Do this
Copy out the lines below, swapping every "scientific name" for "binomial name" and keeping everything else the same. Leave the pictures out.

Records shown
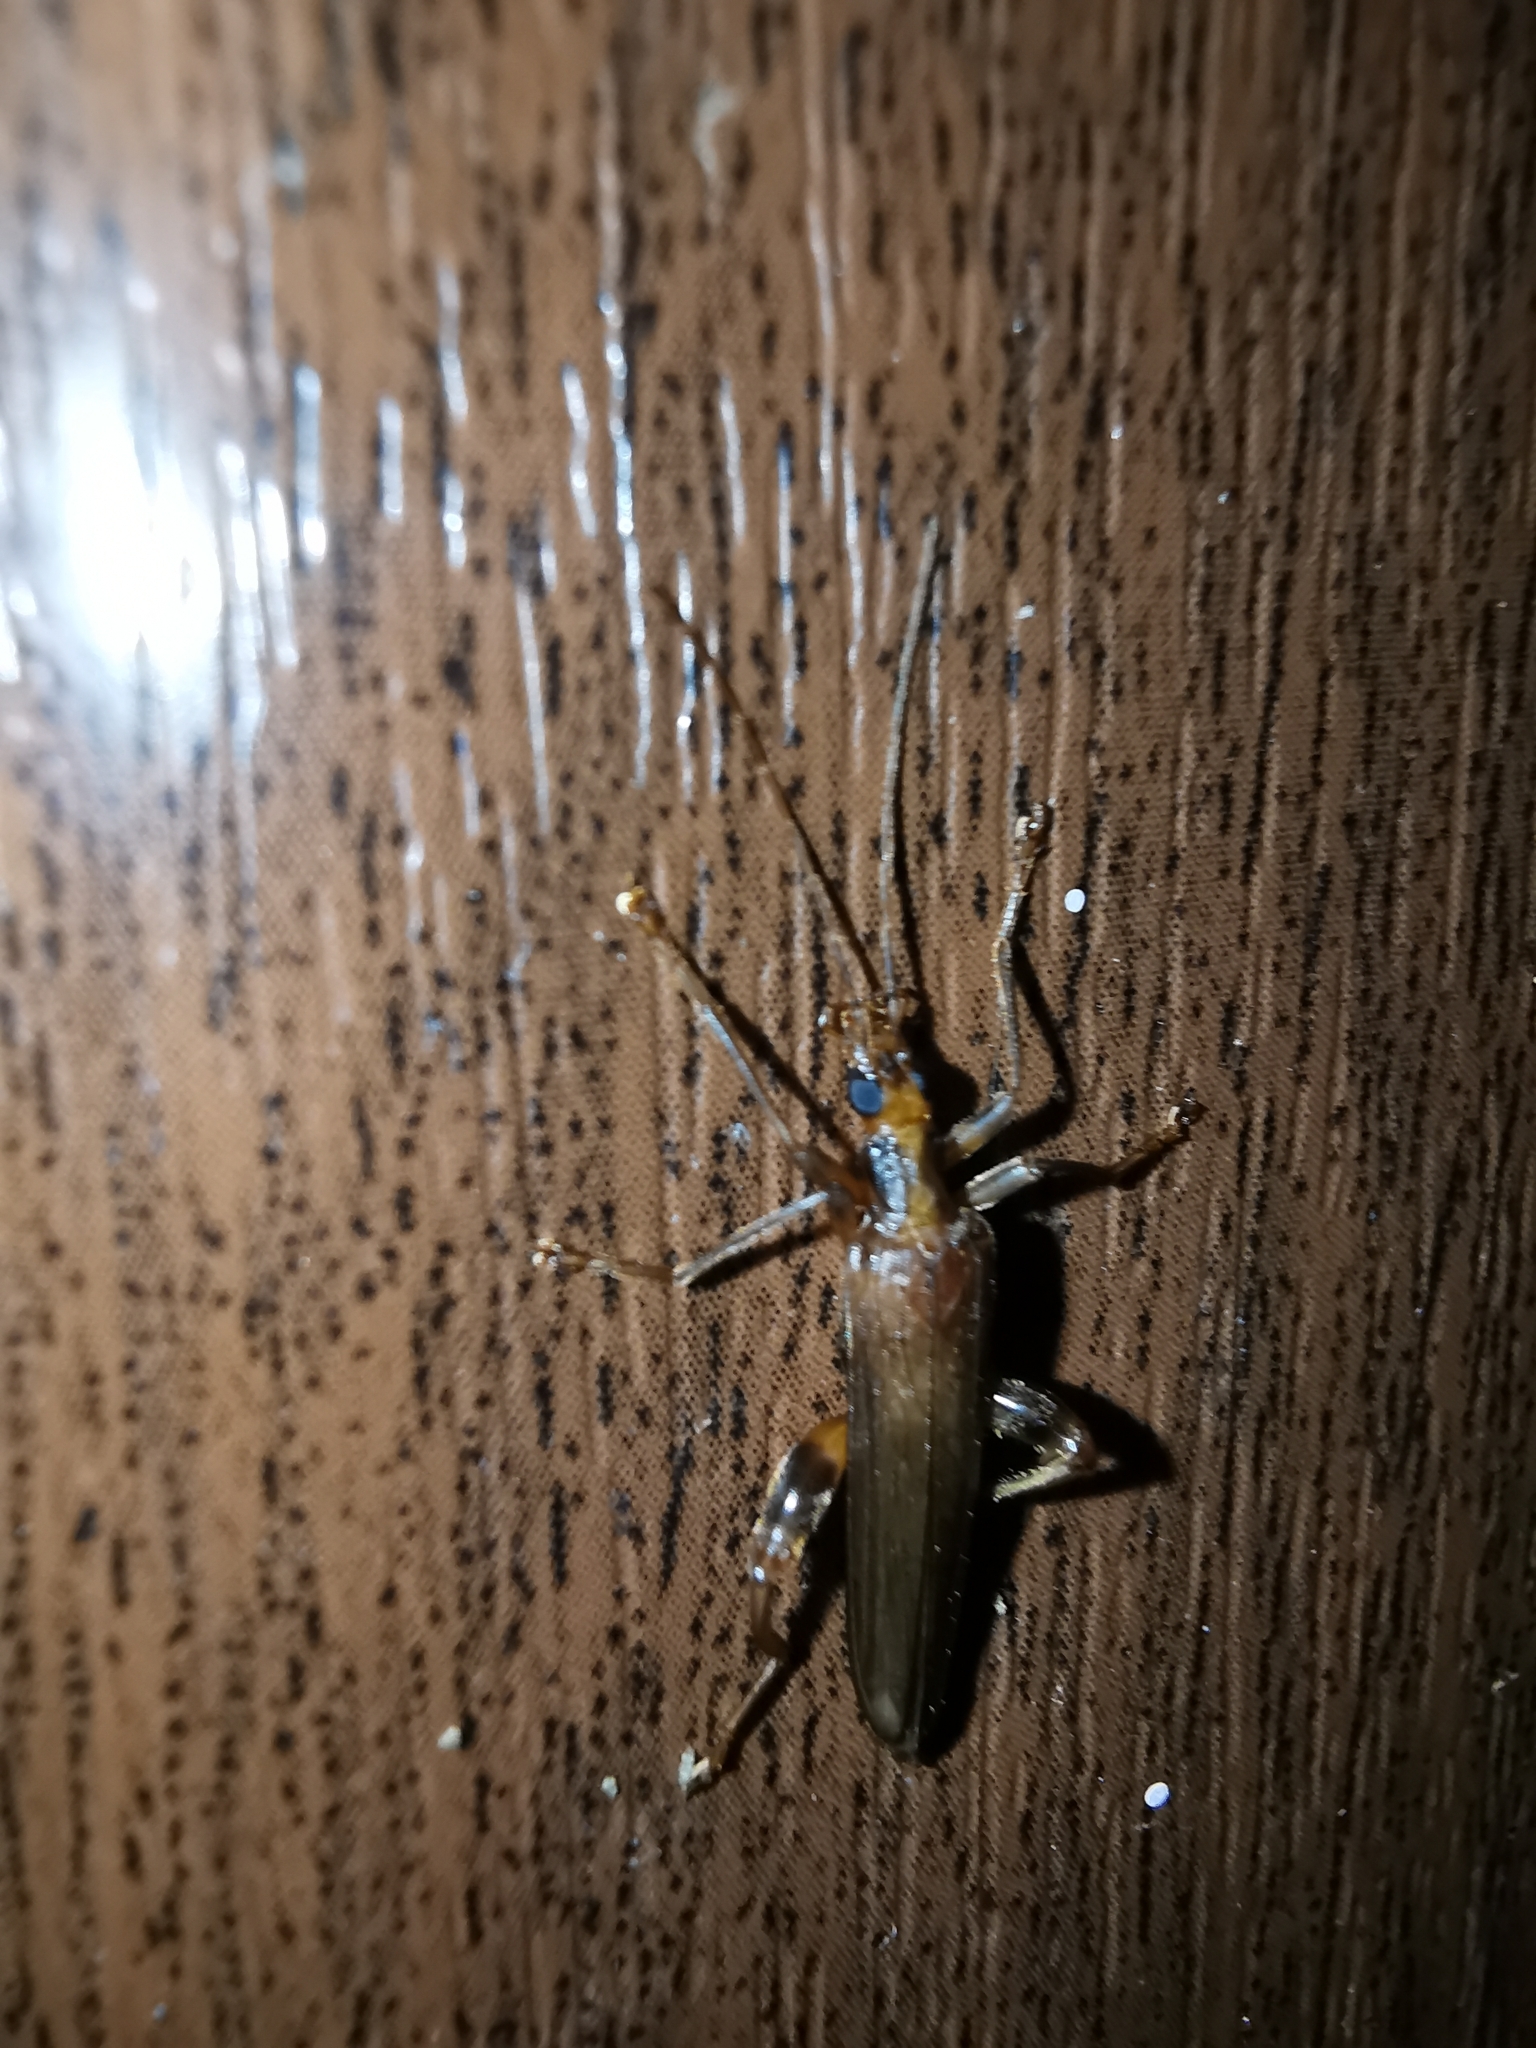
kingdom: Animalia
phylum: Arthropoda
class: Insecta
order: Coleoptera
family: Oedemeridae
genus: Oedemera
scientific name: Oedemera femoralis
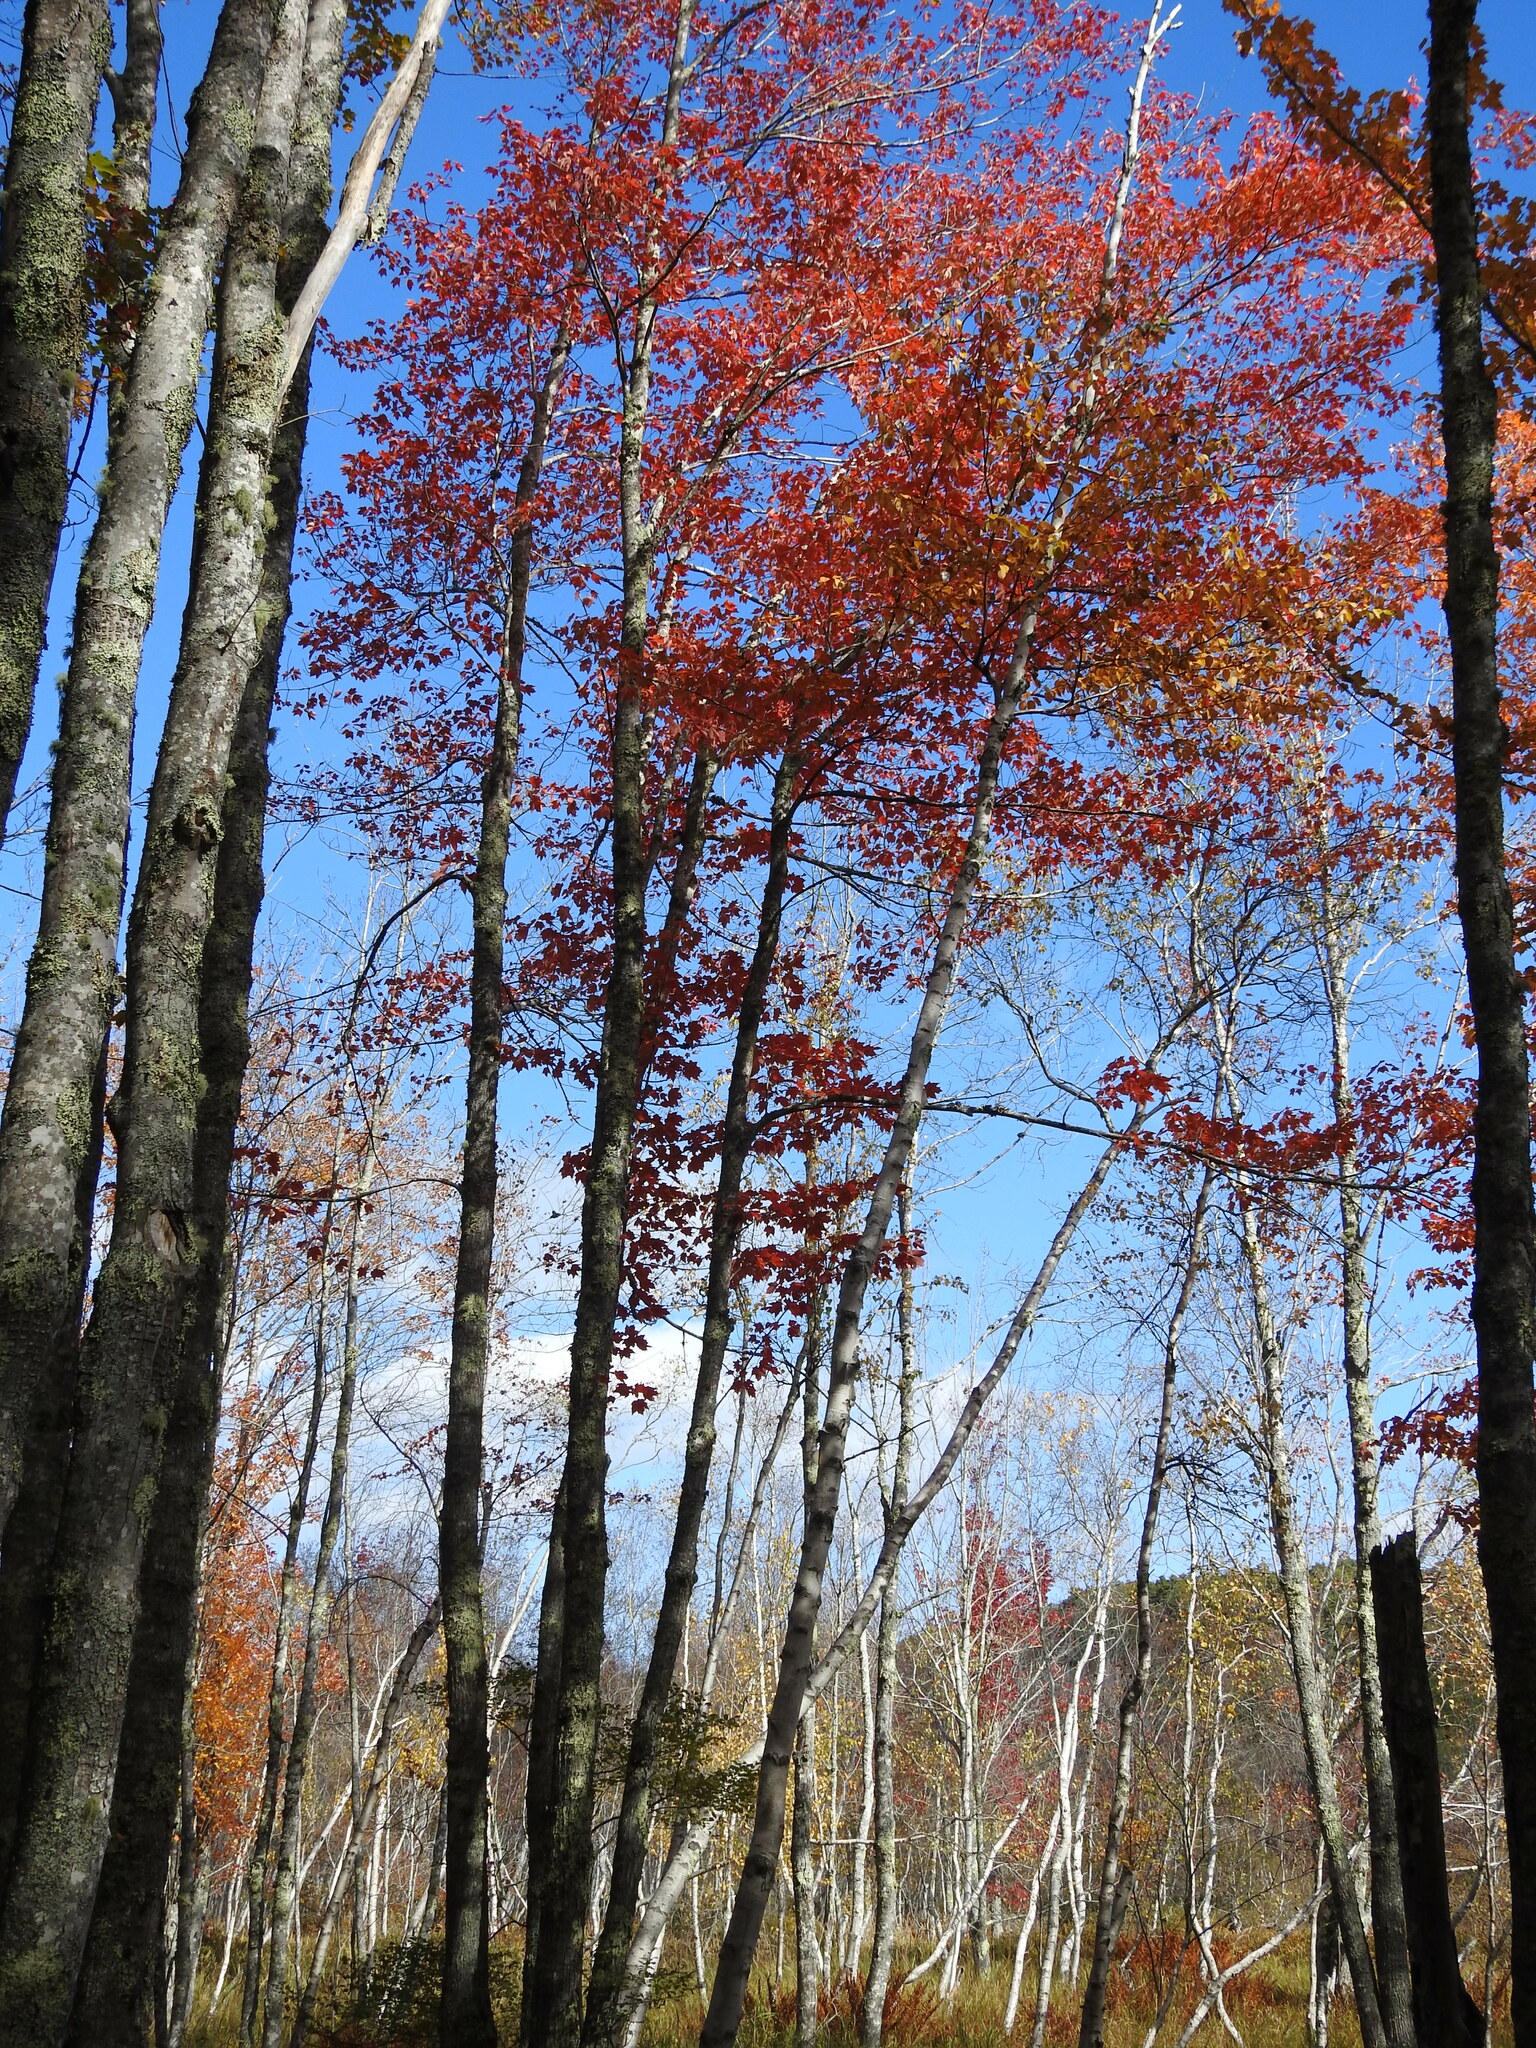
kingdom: Plantae
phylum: Tracheophyta
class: Magnoliopsida
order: Sapindales
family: Sapindaceae
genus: Acer
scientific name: Acer rubrum
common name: Red maple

Solution to the exercise
kingdom: Animalia
phylum: Arthropoda
class: Insecta
order: Coleoptera
family: Oedemeridae
genus: Oedemera
binomial name: Oedemera femoralis
kingdom: Plantae
phylum: Tracheophyta
class: Magnoliopsida
order: Sapindales
family: Sapindaceae
genus: Acer
binomial name: Acer rubrum
common name: Red maple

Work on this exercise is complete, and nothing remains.